Il a ainsi annoncé plusieurs mesures qui vont compliquer la vie des personnes pas encore vaccinées. L’outil privilégié est le pass sanitaire, dont l’usage sera progressivement étendu dans les prochaines semaines. A partir du 21 juillet, il sera nécessaire pour pénétrer dans des «lieux de loisirs et de culture» comme les cinémas.

Début août, le pass sanitaire deviendra obligatoire pour entrer dans les cafés, les restaurants, les centres commerciaux, mais aussi les avions, les trains ou les cars de longs trajets, ainsi que pour les établissements médicaux.

Puis, à l’automne, les tests PCR «de confort» seront payants, sauf prescription médicale, alors qu’ils sont actuellement gratuits, a annoncé Emmanuel Macron lors de cette 8e allocution télévisée depuis le début de la crise.

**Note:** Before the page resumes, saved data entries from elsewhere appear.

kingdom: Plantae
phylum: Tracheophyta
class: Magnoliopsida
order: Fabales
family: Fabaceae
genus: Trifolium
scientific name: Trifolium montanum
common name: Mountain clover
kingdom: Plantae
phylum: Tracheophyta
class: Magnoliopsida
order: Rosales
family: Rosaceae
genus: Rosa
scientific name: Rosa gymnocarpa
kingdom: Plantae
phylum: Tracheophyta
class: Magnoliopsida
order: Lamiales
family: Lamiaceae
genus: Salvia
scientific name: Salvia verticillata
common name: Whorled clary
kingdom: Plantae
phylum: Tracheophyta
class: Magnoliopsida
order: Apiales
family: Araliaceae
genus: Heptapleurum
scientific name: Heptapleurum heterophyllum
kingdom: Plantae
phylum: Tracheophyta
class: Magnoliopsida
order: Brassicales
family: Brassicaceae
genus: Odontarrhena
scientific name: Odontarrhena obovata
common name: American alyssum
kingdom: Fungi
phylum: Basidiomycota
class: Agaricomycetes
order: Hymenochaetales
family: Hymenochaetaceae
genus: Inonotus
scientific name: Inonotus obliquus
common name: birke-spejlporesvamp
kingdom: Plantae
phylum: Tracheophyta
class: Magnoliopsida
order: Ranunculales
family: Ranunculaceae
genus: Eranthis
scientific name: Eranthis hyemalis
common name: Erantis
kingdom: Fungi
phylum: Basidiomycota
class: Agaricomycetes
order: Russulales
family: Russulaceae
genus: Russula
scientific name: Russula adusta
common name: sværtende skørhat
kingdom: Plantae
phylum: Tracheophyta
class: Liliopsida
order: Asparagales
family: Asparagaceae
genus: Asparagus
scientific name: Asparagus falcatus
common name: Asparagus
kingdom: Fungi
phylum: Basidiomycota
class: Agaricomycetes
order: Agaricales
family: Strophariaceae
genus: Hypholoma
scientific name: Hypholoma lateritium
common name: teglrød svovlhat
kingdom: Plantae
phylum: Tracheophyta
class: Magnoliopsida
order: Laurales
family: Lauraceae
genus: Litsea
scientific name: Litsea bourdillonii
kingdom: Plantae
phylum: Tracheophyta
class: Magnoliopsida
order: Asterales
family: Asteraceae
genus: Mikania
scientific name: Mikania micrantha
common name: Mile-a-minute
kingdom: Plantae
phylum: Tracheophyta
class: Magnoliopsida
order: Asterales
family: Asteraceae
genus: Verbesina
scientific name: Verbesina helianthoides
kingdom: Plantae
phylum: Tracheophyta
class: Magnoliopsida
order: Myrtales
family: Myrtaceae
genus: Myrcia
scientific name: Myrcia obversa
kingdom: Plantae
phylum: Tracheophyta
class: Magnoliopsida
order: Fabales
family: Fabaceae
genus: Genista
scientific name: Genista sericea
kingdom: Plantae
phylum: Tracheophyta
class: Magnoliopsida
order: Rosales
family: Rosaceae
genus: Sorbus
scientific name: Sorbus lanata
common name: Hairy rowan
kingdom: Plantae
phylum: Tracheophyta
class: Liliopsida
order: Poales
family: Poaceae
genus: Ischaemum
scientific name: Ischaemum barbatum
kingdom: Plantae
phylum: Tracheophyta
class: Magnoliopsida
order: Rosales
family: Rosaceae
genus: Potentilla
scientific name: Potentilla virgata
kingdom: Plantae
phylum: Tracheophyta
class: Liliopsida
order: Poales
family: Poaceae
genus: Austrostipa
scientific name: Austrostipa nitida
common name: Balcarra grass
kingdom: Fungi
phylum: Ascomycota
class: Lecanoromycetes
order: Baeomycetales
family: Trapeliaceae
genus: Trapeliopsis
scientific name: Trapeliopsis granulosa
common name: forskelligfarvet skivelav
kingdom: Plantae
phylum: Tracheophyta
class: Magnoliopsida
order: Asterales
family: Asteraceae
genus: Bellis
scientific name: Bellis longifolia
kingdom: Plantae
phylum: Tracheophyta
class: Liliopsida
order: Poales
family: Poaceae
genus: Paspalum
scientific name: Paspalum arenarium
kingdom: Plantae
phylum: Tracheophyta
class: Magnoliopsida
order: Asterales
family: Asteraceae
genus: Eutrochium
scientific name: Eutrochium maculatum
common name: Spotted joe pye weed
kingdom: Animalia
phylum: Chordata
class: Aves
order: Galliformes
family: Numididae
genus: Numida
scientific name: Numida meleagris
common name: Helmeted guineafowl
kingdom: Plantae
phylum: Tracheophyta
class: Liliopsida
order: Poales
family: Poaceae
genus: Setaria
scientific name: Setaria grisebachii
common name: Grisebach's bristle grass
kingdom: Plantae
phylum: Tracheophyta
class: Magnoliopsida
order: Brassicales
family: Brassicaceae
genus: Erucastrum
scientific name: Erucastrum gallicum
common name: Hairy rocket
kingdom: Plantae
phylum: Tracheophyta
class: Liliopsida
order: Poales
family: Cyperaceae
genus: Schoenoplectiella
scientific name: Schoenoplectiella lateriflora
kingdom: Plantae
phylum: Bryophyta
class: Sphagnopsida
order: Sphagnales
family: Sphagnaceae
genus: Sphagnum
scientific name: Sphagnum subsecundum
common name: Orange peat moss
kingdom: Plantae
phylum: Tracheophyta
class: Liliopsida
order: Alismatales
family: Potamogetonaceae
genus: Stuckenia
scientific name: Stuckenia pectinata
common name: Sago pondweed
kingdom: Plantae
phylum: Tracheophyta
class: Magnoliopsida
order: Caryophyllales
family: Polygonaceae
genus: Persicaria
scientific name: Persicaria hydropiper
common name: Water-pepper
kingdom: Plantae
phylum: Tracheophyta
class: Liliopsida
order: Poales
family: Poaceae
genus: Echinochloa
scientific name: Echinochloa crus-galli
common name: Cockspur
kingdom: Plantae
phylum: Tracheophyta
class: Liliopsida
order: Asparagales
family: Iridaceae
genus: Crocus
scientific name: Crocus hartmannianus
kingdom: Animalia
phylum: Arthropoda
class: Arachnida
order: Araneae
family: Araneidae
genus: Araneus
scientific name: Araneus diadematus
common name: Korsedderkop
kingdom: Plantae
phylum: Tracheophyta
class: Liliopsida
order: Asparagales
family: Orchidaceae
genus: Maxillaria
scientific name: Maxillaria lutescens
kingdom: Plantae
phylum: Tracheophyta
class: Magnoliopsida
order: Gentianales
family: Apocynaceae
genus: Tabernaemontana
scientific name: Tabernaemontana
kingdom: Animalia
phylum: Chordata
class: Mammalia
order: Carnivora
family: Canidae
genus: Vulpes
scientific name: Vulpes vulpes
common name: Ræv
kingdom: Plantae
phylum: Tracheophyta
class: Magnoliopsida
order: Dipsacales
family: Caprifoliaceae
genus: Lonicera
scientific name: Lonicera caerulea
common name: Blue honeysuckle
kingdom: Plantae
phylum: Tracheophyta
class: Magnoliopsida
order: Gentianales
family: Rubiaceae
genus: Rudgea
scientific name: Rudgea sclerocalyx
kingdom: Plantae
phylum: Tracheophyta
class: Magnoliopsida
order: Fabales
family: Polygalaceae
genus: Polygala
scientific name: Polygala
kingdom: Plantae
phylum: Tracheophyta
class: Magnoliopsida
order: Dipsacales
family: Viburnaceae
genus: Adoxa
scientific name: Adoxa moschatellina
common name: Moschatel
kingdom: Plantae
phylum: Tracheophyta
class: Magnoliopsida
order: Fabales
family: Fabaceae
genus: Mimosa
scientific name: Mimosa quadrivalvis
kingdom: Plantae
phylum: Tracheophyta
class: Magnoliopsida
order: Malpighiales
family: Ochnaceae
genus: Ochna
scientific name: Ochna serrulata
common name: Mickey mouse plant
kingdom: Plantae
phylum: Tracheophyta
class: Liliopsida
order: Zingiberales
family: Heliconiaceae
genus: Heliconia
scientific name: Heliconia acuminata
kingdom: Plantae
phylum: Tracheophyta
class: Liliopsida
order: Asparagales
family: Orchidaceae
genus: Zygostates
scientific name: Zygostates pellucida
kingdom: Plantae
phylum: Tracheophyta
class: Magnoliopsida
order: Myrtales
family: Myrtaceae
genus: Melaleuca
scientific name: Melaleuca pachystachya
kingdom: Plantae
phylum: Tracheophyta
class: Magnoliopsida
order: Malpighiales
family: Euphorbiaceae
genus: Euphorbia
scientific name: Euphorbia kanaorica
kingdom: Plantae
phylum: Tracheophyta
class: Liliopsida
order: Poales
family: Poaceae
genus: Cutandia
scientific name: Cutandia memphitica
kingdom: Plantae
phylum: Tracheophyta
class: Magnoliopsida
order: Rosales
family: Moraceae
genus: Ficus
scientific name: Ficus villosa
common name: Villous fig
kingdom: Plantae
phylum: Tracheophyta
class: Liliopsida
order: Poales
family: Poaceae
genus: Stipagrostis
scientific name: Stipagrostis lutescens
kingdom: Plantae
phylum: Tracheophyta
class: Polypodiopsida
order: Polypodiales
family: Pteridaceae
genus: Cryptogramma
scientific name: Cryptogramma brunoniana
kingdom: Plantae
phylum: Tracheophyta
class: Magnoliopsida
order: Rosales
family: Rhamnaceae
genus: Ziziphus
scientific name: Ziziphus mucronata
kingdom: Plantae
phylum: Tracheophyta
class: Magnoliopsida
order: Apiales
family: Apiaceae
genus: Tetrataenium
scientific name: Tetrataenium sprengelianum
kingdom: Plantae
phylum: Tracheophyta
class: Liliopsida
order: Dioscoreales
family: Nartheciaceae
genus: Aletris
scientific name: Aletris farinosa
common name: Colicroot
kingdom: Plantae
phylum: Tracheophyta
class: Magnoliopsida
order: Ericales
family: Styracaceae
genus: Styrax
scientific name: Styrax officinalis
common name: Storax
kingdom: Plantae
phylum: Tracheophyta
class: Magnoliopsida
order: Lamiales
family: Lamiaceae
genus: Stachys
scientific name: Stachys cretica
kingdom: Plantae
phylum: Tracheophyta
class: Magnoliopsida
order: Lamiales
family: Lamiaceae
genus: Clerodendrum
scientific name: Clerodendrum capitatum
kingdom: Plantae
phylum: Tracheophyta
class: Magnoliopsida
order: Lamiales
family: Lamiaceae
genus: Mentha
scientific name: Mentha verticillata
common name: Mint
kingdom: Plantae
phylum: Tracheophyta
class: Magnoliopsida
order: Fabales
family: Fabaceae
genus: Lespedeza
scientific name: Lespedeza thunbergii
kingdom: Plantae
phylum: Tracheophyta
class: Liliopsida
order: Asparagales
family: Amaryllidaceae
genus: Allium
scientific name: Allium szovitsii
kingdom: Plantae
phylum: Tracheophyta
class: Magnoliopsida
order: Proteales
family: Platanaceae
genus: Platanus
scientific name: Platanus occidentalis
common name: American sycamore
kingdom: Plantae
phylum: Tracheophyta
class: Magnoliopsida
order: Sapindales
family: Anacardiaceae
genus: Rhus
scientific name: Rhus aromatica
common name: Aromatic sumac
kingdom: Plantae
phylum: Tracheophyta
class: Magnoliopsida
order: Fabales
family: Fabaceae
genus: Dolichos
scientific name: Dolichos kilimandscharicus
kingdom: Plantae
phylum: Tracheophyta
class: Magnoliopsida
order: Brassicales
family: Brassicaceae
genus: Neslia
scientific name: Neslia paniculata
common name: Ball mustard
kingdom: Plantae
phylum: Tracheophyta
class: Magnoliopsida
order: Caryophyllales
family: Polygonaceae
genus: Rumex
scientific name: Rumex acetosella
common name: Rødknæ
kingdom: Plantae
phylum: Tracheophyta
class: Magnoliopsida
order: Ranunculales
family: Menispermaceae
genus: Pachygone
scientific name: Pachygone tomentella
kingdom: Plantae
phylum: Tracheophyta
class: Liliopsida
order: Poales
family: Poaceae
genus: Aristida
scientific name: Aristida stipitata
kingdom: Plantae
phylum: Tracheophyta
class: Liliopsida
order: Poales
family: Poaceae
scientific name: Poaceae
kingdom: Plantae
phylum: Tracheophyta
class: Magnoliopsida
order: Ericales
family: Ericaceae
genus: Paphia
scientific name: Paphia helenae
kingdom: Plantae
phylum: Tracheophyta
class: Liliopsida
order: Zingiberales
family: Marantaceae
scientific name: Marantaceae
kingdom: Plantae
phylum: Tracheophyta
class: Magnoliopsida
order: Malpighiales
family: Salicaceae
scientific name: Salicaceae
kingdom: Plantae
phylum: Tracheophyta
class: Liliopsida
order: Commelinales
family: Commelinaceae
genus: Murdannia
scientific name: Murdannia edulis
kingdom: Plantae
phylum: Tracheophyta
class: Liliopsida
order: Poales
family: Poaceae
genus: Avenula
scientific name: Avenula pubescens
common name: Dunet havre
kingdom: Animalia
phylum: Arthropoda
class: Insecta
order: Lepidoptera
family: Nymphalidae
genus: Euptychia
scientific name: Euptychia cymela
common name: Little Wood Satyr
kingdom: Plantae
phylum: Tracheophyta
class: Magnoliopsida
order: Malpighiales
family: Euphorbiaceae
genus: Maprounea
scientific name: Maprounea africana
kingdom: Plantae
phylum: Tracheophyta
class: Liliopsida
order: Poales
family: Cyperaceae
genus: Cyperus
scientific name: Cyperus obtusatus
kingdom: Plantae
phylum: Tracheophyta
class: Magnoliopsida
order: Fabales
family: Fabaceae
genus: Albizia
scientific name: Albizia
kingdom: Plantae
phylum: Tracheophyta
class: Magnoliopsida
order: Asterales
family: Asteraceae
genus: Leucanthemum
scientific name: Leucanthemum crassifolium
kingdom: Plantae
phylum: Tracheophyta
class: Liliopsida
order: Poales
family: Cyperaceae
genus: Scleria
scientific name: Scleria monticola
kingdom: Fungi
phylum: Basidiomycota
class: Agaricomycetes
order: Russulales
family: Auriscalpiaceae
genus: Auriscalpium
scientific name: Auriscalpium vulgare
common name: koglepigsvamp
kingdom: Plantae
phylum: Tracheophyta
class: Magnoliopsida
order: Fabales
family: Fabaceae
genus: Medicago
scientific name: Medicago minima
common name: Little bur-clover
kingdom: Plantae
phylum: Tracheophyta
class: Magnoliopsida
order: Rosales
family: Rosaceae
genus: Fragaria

Comme l’ont réclamé de nombreux experts et responsables politiques, la vaccination deviendra obligatoire pour les personnels soignants et non soignants des hôpitaux, cliniques, Ehpad et maisons de retraite, ainsi que pour les professionnels et bénévoles auprès des personnes âgées, y compris à domicile.

Résultat immédiat : quelques minutes après la fin de l’allocution, le site Doctolib a tweeté que «17.000 rendez-vous» de vaccination étaient pris «toutes les minutes». Plus tôt dans la journée, Doctolib avait annoncé que 212.000 personnes avaient pris rendez-vous pour une première injection ce week-end, déjà «un record” depuis un mois et «jusqu’à 40% de plus que les weekends précédents».